Since the Spectre and Meltdown vulnerabilities were discovered earlier this year, software companies had no other choice to rush and quickly release patches to mitigate the hardware flaws on Intel’s processors. Unfortunately, for devices, this resulted in significant performance impact, up to 30 percent on some workloads, and severe network slowdowns for many companies.

However, Google was perhaps the only company that didn’t seem to significantly be impacted. This is because the company developed “Retpoline,” a different solution to deal with the Spectre and Meltdown vulnerabilities that doesn’t affect performance.

Starting with Windows 10 version 1903 (19H1), Microsoft is expected (via Neowin) to use the same Retpoline solution to revert the effects of the security vulnerabilities caused by flaws on Intel processors.

If you’re a participant of the Windows Insider Program, the latest preview of Windows 10 already includes the Retpoline solution implemented.

Yes, we have enabled retpoline by default in our 19H1 flights along with what we call “import optimization” to further reduce perf impact due to indirect calls in kernel-mode.

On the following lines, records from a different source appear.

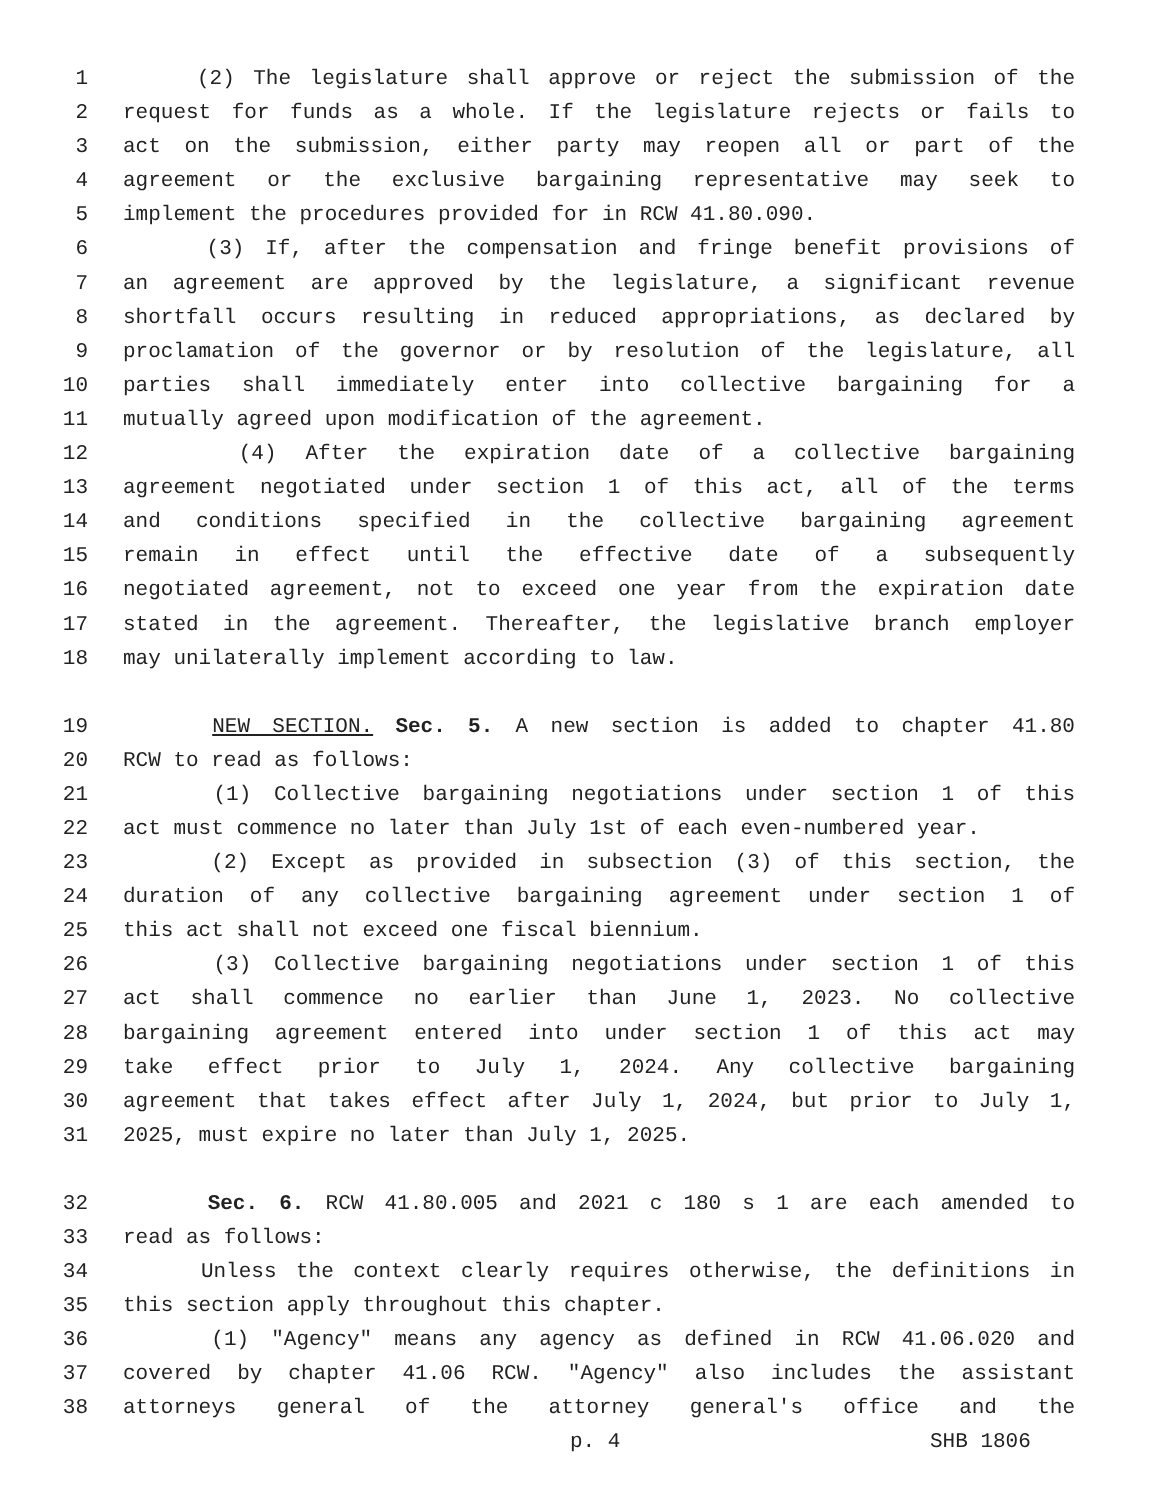1 (2) The legislature shall approve or reject the submission of the
2 request for funds as a whole. If the legislature rejects or fails to
3 act on the submission, either party may reopen all or part of the
4 agreement or the exclusive bargaining representative may seek to
5 implement the procedures provided for in RCW 41.80.090.
6 (3) If, after the compensation and fringe benefit provisions of
7 an agreement are approved by the legislature, a significant revenue
8 shortfall occurs resulting in reduced appropriations, as declared by
9 proclamation of the governor or by resolution of the legislature, all
10 parties shall immediately enter into collective bargaining for a
11 mutually agreed upon modification of the agreement.
12 (4) After the expiration date of a collective bargaining
13 agreement negotiated under section 1 of this act, all of the terms
14 and conditions specified in the collective bargaining agreement
15 remain in effect until the effective date of a subsequently
16 negotiated agreement, not to exceed one year from the expiration date
17 stated in the agreement. Thereafter, the legislative branch employer
18 may unilaterally implement according to law.
19 NEW SECTION. Sec. 5. A new section is added to chapter 41.80
20 RCW to read as follows:
21 (1) Collective bargaining negotiations under section 1 of this
22 act must commence no later than July 1st of each even-numbered year.
23 (2) Except as provided in subsection (3) of this section, the
24 duration of any collective bargaining agreement under section 1 of
25 this act shall not exceed one fiscal biennium.
26 (3) Collective bargaining negotiations under section 1 of this
27 act shall commence no earlier than June 1, 2023. No collective
28 bargaining agreement entered into under section 1 of this act may
29 take effect prior to July 1, 2024. Any collective bargaining
30 agreement that takes effect after July 1, 2024, but prior to July 1,
31 2025, must expire no later than July 1, 2025.
32 Sec. 6. RCW 41.80.005 and 2021 c 180 s 1 are each amended to
33 read as follows:
34 Unless the context clearly requires otherwise, the definitions in
35 this section apply throughout this chapter.
36 (1) "Agency" means any agency as defined in RCW 41.06.020 and
37 covered by chapter 41.06 RCW. "Agency" also includes the assistant
38 attorneys general of the attorney general's office and the
p. 4 SHB 1806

Combined, these reduce the perf impact of Spectre v2 mitigations to noise-level for most scenarios. https://t.co/CPlYeryV9K

— Mehmet Iyigun (@mamyun) October 18, 2018

And it looks promising, as Microsoft’s engineer, Mehmet Lyigun, explains that enabling Retpoline users will notice a significant boost in performance to almost identical as the performance before the Spectre and Meltdown.